**Task directions**. The entries below hold a line with "1.000000, 2.000000, 2.000000, 2.000000, 1.000000" and a line with "0.000000, 1.000000, 2.000000, 3.000000, 4.000000". Return those lines and all that lie between them, exactly and only.

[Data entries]
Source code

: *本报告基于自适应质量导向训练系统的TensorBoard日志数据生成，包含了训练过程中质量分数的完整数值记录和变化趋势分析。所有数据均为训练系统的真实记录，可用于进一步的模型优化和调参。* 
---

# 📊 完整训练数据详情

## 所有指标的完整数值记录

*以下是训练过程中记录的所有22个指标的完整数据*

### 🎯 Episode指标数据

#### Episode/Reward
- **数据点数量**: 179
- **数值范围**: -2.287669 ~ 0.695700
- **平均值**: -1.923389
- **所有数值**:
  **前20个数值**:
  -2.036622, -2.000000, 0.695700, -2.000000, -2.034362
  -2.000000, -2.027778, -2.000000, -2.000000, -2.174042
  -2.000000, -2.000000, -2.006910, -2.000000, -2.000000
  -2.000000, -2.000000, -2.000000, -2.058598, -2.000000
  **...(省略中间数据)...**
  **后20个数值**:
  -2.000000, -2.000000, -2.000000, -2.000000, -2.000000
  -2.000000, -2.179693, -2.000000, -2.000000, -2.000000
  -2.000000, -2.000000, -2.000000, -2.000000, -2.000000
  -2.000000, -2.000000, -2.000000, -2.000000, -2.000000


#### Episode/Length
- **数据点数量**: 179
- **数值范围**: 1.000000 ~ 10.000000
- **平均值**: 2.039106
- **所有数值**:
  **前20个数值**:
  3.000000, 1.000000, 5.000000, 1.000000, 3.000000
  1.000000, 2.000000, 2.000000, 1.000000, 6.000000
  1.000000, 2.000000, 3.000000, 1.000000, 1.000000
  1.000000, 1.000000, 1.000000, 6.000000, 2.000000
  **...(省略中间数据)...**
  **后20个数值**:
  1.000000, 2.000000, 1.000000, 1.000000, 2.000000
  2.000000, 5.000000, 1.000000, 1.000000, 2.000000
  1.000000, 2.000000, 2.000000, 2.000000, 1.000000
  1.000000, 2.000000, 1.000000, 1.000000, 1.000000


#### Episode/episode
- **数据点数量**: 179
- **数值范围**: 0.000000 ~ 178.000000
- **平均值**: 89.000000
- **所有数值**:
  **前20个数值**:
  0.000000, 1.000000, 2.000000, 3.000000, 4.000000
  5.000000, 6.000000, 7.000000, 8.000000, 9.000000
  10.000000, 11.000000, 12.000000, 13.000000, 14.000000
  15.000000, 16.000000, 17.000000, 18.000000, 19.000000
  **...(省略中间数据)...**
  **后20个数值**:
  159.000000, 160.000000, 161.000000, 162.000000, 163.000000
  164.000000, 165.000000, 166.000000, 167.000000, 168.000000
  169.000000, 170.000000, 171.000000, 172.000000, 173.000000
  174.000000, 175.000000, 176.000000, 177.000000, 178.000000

**Solved exercise**.
  1.000000, 2.000000, 2.000000, 2.000000, 1.000000
  1.000000, 2.000000, 1.000000, 1.000000, 1.000000


#### Episode/episode
- **数据点数量**: 179
- **数值范围**: 0.000000 ~ 178.000000
- **平均值**: 89.000000
- **所有数值**:
  **前20个数值**:
  0.000000, 1.000000, 2.000000, 3.000000, 4.000000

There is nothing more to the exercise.